REQUIRED TASKS ::
1 – Answer these from the text on the Tiled Map Editor:
(a) Which three qualities of Tiled does the text name in the sentence that begins "Tiled is"?
(b) What example of a property does it give?
(c) As what type will the properties be interpreted in C# code?
2 – Resume the text on the Tiled Map Editor after its last sentence.

EXTRACTED TEXT ::
>>>

Tiled Editor

Once we start thinking in terms of large, complex maps editing the map by hand becomes a daunting task. Instead, we want a tool to edit the map visually. One of the best free tools to do so is the Tiled Map Editor. Tiled is free, open-source, and widely used in the games industry. It allows you to quickly create a tilemap by importing tilesets and drawing the map using a suite of visual tools. You can read more about Tiled and its functionality in the documentation and covered in this video series by GamesfromScratch.

However, it adds additional concepts to tile maps that we have not yet discussed.


Because Tiled is intended to be usable in a wide variety of games, it allows properties to be defined on almost everything. In Tiled, properties are simply key/value pairs, i.e. "Opacity" might be set to 0.5. There are no pre-defined keys, instead you decide what properties you need for your game. The properties are stored in collections, essentially a Dictionary<string, string>, which is how we’ll interpret them in our C# code.

<<<

INFORMATION PROVIDED ::
>>>

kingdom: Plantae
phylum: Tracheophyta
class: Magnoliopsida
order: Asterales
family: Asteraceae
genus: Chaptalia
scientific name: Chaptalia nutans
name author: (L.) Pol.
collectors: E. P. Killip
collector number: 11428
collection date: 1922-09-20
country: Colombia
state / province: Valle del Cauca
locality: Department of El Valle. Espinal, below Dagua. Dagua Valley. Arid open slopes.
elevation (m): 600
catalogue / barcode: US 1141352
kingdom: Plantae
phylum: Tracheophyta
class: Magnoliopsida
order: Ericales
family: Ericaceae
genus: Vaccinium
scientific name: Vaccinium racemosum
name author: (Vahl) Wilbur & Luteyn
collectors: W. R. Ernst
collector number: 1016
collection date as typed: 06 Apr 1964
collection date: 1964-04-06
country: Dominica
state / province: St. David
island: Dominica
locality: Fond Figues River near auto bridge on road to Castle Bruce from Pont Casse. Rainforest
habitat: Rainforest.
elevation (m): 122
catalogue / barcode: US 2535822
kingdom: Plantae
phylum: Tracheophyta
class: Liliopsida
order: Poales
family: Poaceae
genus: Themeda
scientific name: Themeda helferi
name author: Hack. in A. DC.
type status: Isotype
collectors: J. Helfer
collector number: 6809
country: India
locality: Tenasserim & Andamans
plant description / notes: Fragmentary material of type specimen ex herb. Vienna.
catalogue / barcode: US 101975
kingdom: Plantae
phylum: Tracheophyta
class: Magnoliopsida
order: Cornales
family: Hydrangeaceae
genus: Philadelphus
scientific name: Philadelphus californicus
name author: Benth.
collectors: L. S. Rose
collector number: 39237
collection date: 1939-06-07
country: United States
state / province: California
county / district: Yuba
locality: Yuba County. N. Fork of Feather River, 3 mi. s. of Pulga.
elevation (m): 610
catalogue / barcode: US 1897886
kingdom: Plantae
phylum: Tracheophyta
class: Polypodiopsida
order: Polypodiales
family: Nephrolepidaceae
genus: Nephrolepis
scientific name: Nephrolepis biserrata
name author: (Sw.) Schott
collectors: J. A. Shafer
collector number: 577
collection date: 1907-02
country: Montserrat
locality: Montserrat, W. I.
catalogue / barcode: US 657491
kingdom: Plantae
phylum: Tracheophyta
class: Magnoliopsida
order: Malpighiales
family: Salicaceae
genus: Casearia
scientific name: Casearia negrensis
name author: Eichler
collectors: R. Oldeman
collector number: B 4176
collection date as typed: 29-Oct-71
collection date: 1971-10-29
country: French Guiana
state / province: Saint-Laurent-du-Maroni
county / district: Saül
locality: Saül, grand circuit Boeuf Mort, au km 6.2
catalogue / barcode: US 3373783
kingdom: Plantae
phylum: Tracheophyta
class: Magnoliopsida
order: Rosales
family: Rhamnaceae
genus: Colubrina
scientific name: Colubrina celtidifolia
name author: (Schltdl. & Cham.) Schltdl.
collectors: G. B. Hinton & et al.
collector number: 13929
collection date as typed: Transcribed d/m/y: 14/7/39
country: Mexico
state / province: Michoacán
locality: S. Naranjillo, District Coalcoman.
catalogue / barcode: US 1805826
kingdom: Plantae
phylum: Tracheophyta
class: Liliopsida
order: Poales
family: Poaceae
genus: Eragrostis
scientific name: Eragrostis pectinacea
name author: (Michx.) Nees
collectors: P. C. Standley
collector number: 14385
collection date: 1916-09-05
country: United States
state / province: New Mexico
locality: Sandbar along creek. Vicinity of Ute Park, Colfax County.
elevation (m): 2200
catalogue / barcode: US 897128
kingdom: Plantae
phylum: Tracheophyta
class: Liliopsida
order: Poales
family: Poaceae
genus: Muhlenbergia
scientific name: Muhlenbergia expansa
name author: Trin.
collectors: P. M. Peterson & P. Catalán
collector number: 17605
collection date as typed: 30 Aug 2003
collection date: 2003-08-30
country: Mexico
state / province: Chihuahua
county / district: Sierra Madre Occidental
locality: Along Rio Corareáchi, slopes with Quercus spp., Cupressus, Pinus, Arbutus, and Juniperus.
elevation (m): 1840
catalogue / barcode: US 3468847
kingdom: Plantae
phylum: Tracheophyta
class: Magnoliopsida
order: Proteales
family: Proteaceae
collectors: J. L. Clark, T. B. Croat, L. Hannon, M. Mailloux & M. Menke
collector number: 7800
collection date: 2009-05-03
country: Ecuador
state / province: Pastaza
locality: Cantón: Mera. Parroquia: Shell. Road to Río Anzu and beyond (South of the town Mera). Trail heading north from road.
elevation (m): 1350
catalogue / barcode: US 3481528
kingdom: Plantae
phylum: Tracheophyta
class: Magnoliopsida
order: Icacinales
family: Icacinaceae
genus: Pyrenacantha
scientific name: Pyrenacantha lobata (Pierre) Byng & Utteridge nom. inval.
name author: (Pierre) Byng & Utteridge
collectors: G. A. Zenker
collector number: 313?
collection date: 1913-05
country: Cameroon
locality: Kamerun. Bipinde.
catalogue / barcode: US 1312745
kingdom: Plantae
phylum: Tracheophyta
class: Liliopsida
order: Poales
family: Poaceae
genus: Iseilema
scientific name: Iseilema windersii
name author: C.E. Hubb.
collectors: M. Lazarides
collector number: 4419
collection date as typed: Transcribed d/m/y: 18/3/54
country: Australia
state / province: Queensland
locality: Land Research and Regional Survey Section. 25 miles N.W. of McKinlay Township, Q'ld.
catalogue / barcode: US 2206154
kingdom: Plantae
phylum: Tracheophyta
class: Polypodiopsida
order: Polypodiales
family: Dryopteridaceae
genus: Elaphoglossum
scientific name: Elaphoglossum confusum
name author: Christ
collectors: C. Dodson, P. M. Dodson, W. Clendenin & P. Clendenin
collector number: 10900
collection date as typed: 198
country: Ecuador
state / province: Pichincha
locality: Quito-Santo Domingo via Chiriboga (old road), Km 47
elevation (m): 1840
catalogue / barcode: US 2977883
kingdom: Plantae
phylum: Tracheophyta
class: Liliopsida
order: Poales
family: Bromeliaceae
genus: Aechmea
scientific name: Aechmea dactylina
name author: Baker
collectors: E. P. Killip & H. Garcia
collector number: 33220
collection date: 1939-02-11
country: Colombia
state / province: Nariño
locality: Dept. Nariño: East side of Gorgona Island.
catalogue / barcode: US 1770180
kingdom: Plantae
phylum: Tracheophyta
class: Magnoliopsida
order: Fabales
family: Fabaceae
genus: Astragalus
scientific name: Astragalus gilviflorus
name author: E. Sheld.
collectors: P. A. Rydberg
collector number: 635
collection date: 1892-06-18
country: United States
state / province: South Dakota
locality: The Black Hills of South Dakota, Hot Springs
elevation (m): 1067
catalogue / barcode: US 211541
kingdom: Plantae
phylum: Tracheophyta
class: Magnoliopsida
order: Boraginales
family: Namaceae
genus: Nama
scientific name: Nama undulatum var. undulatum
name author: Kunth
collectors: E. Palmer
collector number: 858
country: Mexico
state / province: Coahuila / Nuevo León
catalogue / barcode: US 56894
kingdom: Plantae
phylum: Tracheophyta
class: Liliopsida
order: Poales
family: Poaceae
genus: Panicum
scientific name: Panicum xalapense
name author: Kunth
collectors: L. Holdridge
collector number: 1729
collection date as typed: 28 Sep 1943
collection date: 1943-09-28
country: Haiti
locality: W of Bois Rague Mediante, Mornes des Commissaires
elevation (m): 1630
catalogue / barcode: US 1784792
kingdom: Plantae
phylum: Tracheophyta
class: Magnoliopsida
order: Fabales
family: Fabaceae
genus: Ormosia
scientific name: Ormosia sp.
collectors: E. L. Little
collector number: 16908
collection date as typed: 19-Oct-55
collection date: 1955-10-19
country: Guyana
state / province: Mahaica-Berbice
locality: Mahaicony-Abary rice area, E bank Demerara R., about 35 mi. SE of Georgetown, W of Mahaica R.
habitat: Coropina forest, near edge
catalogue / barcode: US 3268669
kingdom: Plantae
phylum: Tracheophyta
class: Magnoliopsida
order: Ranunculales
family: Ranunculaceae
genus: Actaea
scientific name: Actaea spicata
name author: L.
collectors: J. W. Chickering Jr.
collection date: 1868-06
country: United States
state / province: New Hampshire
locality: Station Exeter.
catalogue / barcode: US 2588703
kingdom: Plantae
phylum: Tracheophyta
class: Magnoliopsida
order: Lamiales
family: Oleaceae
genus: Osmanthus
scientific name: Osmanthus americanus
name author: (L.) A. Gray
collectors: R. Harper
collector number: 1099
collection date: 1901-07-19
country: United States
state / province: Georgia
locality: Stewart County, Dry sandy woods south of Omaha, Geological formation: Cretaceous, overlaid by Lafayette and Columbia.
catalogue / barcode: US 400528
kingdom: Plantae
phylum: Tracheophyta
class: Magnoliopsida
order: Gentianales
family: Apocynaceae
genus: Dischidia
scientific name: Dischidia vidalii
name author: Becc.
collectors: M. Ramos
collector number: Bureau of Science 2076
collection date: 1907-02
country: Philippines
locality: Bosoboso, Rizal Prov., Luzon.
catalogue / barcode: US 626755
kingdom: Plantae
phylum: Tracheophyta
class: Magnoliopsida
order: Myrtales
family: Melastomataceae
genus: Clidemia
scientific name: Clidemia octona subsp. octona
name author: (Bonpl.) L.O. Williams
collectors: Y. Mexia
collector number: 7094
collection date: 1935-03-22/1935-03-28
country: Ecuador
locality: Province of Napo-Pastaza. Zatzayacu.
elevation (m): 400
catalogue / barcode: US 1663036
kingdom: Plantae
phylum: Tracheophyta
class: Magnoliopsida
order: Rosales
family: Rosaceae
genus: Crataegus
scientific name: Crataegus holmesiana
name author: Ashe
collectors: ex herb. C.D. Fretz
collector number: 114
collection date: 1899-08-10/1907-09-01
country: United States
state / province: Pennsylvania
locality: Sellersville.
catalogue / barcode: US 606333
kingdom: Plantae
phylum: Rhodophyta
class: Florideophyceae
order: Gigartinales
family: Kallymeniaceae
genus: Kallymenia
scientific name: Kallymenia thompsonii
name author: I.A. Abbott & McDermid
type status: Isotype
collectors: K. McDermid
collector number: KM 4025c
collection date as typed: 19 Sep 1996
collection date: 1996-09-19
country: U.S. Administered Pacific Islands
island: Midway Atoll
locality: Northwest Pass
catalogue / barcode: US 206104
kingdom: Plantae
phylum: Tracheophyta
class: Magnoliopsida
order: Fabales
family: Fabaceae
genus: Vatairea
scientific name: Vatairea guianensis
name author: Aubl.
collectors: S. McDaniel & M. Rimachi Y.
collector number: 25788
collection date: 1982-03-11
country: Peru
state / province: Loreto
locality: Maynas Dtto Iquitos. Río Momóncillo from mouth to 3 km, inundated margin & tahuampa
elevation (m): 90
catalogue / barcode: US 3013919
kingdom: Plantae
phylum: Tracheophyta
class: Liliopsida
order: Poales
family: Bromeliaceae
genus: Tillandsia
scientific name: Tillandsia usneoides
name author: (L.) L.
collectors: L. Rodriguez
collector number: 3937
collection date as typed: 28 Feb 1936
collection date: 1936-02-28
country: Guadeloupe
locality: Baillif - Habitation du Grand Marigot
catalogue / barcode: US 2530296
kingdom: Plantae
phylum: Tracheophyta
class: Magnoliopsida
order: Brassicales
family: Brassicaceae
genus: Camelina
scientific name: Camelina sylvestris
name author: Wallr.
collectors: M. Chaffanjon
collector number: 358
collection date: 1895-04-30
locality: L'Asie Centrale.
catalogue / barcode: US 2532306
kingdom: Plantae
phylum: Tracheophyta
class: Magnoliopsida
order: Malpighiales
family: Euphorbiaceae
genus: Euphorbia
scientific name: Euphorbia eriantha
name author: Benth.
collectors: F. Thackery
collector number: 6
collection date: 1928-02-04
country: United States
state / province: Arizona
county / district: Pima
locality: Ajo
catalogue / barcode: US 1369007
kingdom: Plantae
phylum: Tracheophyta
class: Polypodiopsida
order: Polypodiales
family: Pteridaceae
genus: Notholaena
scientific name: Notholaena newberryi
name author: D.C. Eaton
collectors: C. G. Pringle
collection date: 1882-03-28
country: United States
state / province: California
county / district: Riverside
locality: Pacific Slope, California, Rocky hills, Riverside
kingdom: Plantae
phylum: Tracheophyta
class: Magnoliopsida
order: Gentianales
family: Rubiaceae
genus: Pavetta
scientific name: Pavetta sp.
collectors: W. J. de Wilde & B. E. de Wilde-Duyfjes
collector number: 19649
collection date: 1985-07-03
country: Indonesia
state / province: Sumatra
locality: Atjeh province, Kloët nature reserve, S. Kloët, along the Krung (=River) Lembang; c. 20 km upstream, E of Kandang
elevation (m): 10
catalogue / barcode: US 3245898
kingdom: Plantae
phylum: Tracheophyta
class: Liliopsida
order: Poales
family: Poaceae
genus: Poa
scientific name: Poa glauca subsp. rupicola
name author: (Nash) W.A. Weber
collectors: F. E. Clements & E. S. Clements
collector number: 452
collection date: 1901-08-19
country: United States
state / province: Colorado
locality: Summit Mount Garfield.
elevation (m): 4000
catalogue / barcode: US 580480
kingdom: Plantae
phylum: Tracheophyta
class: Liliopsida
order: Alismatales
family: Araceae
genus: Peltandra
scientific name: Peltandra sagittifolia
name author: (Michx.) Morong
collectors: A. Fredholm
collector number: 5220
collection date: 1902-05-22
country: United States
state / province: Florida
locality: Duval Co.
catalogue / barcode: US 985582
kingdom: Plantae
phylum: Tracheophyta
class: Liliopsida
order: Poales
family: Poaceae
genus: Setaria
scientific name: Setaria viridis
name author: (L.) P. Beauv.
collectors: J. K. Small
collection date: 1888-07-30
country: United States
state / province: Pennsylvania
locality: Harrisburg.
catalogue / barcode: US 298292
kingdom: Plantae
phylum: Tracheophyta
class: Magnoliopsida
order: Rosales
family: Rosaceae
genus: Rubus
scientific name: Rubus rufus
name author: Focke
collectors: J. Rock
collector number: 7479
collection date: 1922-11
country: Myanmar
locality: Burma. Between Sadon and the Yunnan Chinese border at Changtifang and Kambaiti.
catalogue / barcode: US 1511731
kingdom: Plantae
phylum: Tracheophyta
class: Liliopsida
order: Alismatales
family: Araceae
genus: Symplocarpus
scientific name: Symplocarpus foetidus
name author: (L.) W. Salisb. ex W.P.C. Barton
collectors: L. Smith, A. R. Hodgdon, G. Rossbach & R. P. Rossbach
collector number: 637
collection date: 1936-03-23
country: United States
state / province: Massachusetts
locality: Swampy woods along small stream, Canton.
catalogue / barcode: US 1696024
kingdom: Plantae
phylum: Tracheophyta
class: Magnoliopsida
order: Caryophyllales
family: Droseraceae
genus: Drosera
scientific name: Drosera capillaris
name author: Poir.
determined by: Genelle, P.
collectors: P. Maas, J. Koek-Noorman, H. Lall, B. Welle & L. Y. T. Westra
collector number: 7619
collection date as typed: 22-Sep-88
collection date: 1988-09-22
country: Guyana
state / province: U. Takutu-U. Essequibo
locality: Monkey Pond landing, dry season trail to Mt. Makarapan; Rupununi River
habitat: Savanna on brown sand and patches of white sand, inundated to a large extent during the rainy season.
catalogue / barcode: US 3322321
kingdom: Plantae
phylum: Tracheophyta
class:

<<<

ANSWERS FOR THIS EXERCISE ::
1 –
(a) It is free, open-source, and widely used in the games industry.
(b) "Opacity" set to 0.5.
(c) As a Dictionary<string, string>.

2 –
Tilesets are implemented in a similar fashion to our earlier discussions, however:

  1. An index of 0 represents “no tile”. This allows you to used unsigned integers as a tile index
  2. More than one tileset can be used. Each new tileset begins with the next index. So if we have two tilesets with eight tiles each, the first tileset will have indices 1-8, and the second will have 9-16.
  3. Individual tiles can have properties - which is commonly used for collision information, to identify solid surfaces and platforms, etc.

Map Layers

Instead of a single 2d array of tiles, Tiled allows you to create maps with multiple layers, each with its own 2d array. This can be used in a variety of ways:

  1. To create a foreground and background layer, a common approach in top-down views because it allows the player to walk behind foreground elements (i.e. the base of a tree is in the background layer, but the branches and crown is in the foreground)
  2. To implement parallax scrolling - where layers scroll at different speeds to create the illusion of depth. We discuss the implementation details of parallax scrolling in chapter 8.
  3. To create complex, multi-level dungeons where players can move between layers

Conceptually, a map layer is implemented the same way as the simple tile map we discussed earlier. It is a 2d array of tile indices implemented as a 1d array, along with storing the width, height, and any properties that apply to the entire layer.

In addition to layers of tiles, Tiled also supports image and object layers.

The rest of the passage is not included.